_Dataset records_:

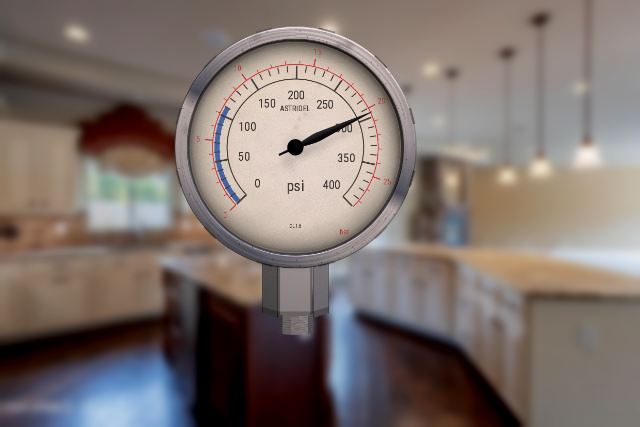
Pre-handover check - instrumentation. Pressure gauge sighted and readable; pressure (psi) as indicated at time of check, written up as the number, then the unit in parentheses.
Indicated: 295 (psi)
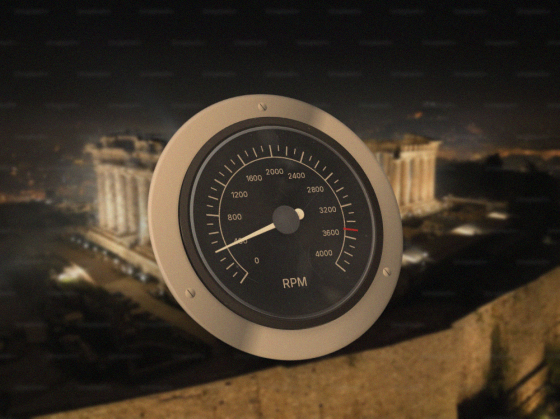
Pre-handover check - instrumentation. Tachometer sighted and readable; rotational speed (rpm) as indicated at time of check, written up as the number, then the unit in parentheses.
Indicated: 400 (rpm)
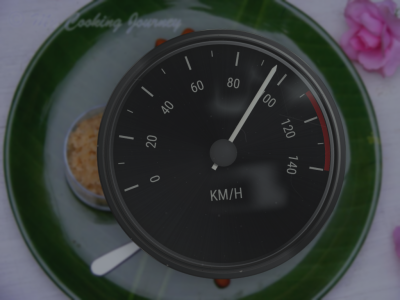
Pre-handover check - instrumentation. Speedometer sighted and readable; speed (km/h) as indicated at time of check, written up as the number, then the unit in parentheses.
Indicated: 95 (km/h)
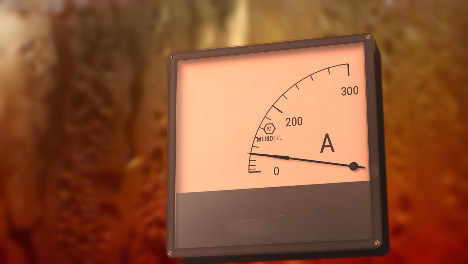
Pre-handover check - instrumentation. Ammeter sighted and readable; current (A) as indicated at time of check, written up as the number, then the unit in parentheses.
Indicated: 100 (A)
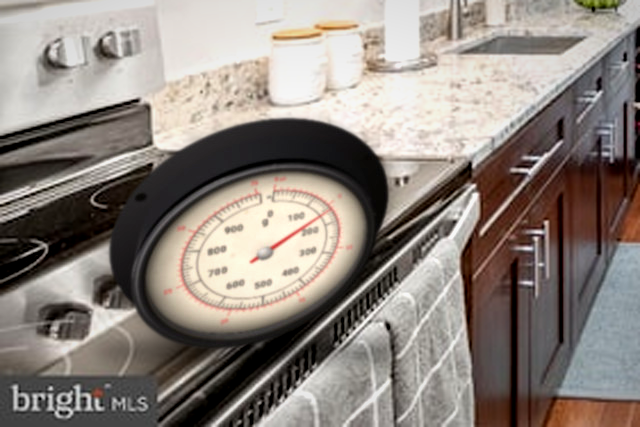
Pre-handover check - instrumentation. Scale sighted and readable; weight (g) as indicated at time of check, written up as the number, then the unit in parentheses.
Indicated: 150 (g)
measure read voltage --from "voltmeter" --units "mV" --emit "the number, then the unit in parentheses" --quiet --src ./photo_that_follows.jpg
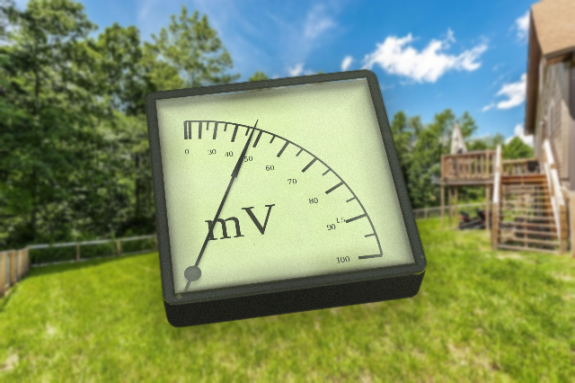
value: 47.5 (mV)
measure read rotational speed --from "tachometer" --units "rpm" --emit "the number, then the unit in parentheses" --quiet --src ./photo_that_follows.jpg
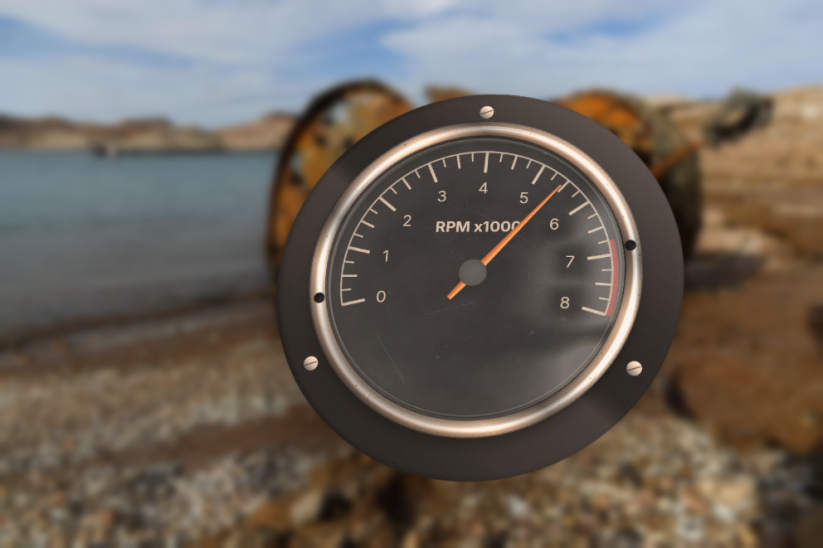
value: 5500 (rpm)
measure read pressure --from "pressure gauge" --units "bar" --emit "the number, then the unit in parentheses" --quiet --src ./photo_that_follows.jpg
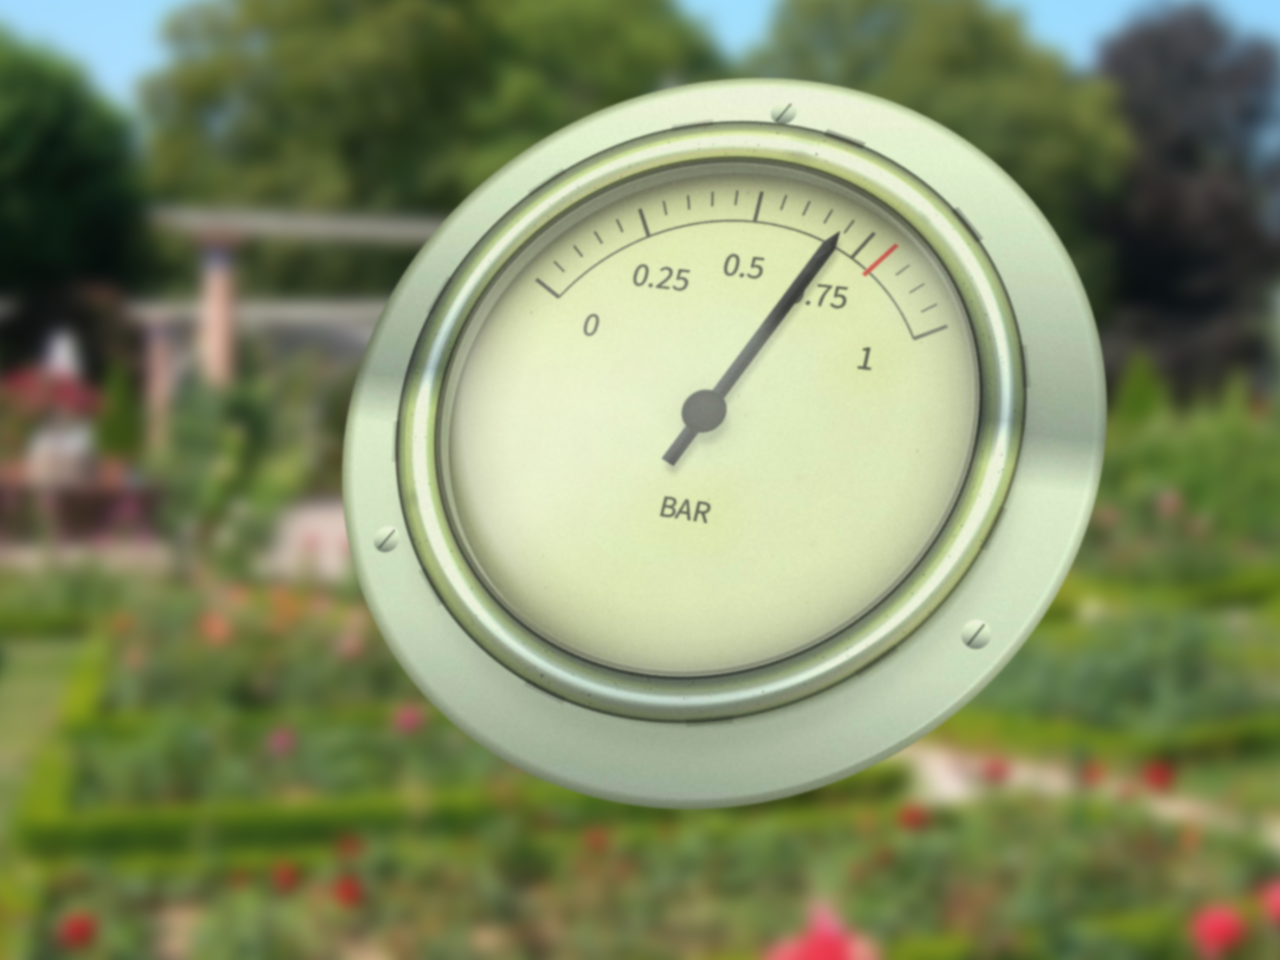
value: 0.7 (bar)
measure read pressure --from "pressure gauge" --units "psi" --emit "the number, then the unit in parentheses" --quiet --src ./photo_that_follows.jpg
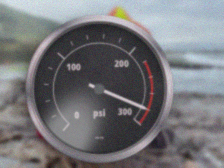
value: 280 (psi)
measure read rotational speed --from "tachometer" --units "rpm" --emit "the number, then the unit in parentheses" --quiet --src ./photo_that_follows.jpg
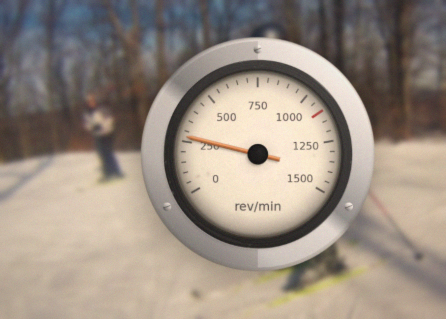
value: 275 (rpm)
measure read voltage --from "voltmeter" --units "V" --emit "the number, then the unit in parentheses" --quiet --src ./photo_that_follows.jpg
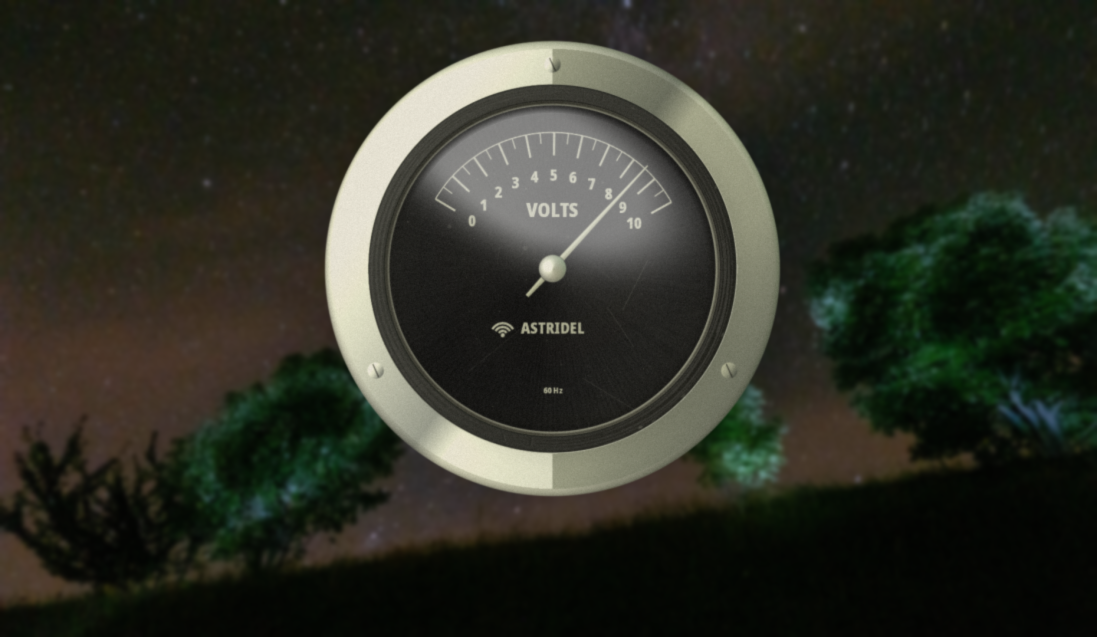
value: 8.5 (V)
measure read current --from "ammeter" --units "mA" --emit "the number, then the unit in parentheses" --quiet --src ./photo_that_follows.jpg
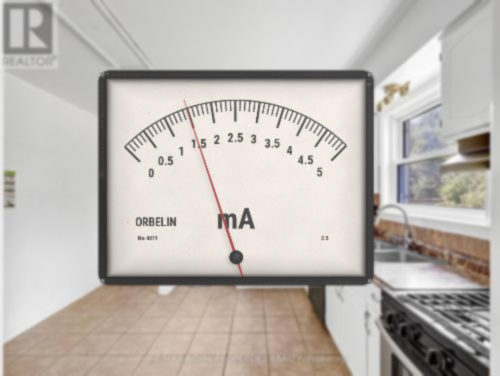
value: 1.5 (mA)
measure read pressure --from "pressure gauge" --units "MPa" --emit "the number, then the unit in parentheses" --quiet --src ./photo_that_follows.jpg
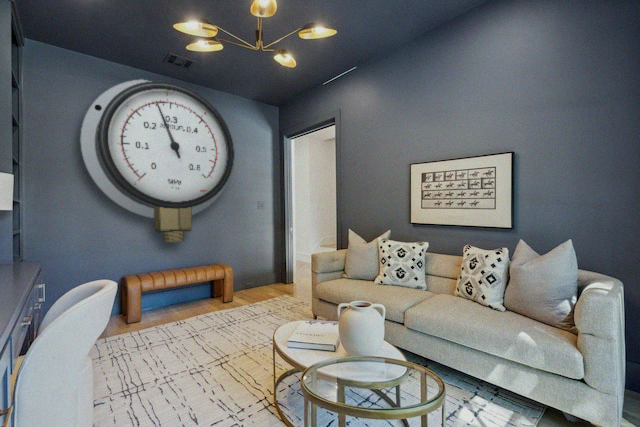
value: 0.26 (MPa)
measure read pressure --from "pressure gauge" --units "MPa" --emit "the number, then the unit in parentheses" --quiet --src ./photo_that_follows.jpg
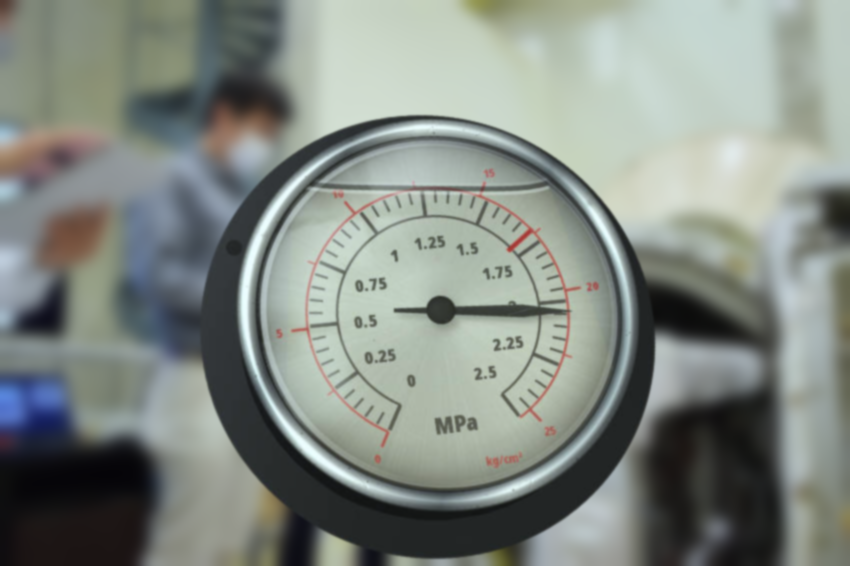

_The task_:
List every line in the entries above that contains the string "gauge".

_Answer to the problem_:
Pre-handover check - instrumentation. Pressure gauge sighted and readable; pressure (psi) as indicated at time of check, written up as the number, then the unit in parentheses.
measure read pressure --from "pressure gauge" --units "bar" --emit "the number, then the unit in parentheses" --quiet --src ./photo_that_follows.jpg
measure read pressure --from "pressure gauge" --units "psi" --emit "the number, then the unit in parentheses" --quiet --src ./photo_that_follows.jpg
measure read pressure --from "pressure gauge" --units "MPa" --emit "the number, then the unit in parentheses" --quiet --src ./photo_that_follows.jpg
measure read pressure --from "pressure gauge" --units "MPa" --emit "the number, then the unit in parentheses" --quiet --src ./photo_that_follows.jpg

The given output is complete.